Analysis Of "The Lion King" Movie

Having not seen The Lion King before and watching it with a critical lens about punishment, I have learned to watch films from opposing point of views and create various arguments as to how, not only The Lion King, but multiple Disney films can relate to intersectionality, punishment and carceral politics. Furthermore, I can now make connections from The Lion King to my social locations as a first-generation, middle-class WOC, such as associating my social class to the hierarchy of classism prevalent in The Lion King. For instance, Mufasa and the other lions are viewed as upper-class, the hyenas are viewed as lower-class and the other animals living in Pride Lands are of middle-class. In addition, I can also make connections to my personal history, such as Mufasa and Scar’s sibling rivalry and fight for authority to my sister and I’s fight for domination within our household.

As for the specific uses of punishment depicted in The Lion King, an apparent observation was Scar's tactics for control, dominance, and his forcible confinement. By using a gender-based lens, this observation reminded me of Davis' article on how gender structures the prison system. For instance, state-inflicted corporeal punishment and physical assaults have been used as a means of policing gender towards women within prison systems (Gurusami 2018). In addition, through the absence of women in power in The Lion King, Davis addresses how institutions such as prisons are highly sexualized towards women, such as the notion that men in prison are deviant, and women in prison have mental health issues (Davis 2003). Given these examples, I have learned to connect my social locations and use my personal history to grasp a better understanding of The Lion King. In regard to carceral politics, Route 66 discusses the 100 to 1 disparity and racial disproportions within prisons, such as higher incarceration rates for women and POC (Gurusami 2018).

In comparison, there is a separation within The Lion King’s environment that is sexualized and hostile towards lionesses. For example, Nala, Sarabi and Shenzi are deemed as helpless, unprivileged and subordinate due to rigid gender roles, all of which softens the image of women. However, Nala is dominant and physically more capable than Simba, hence her actions of repeatedly pinning him down. This relates to the marginalization towards women within the prison system, and how criminality and sexuality intersect in a way that deviant women are viewed as obstructing rigid gender roles and social norms (Davis 2003). Furthermore, given the history of US prisons and their gendered approach to reintegrating women back into society, deviant women are only seen as female subjects whose main purpose is to become better wives and mothers, and this relates well to the lionesses in The Lion King, seeing as their main purpose is to take care of their children and tend to their husbands (Gurusami 2018).

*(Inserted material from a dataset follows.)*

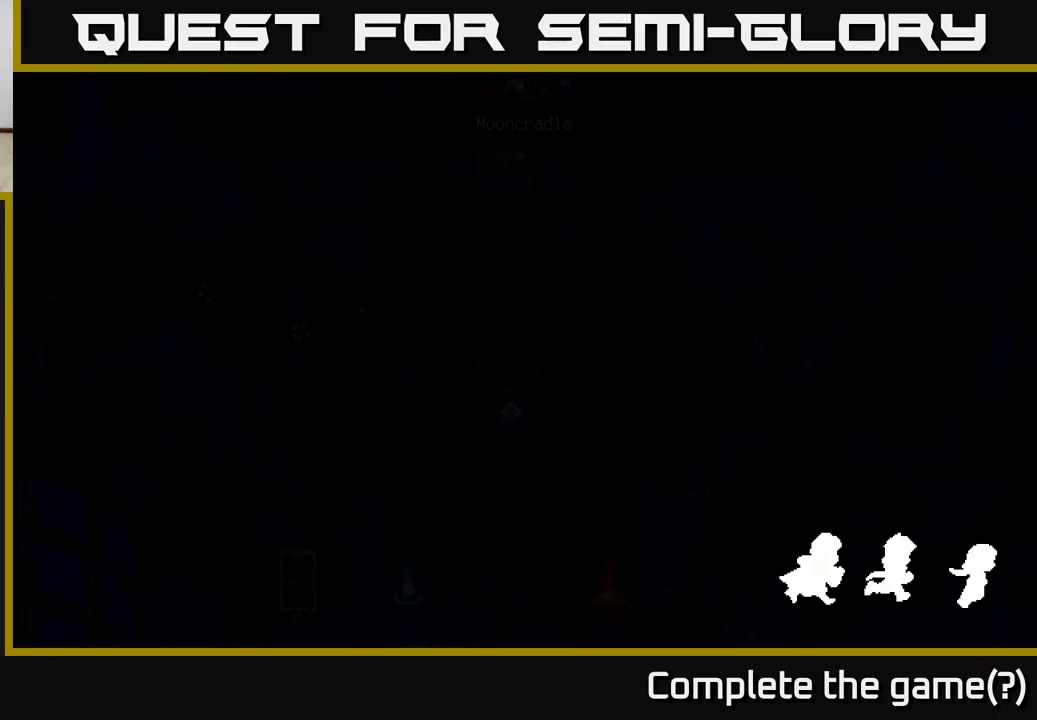
{"buttons": [], "left_stick": "down", "right_stick": "center", "events": []}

Another example of carceral politics and classism in this film is that the hyenas are like people with criminal convictions, people in prisons and lower-class men as opposed to the leaders of Pride Lands, the government and Upper-class elites who possess greater power, control, and stability. Another form of marginalization within The Lion King is the dislike and racism directed towards Scar and his deeper complexion in comparison to the other lions. I believe we are influenced to dislike Scar in this film, due to his accent and femininity, all of which are evolved around stigmas. As stated in Palmater's reading, racialized violence, the abuse of power and sexism is at the forefront for police treatment within Canada, and racism is a heavy influence within the police and justice system (Palmater 2016). Having said that, I believe the above examples are of great importance when looking at the punishment, carceral politics, and intersectionality within The Lion King.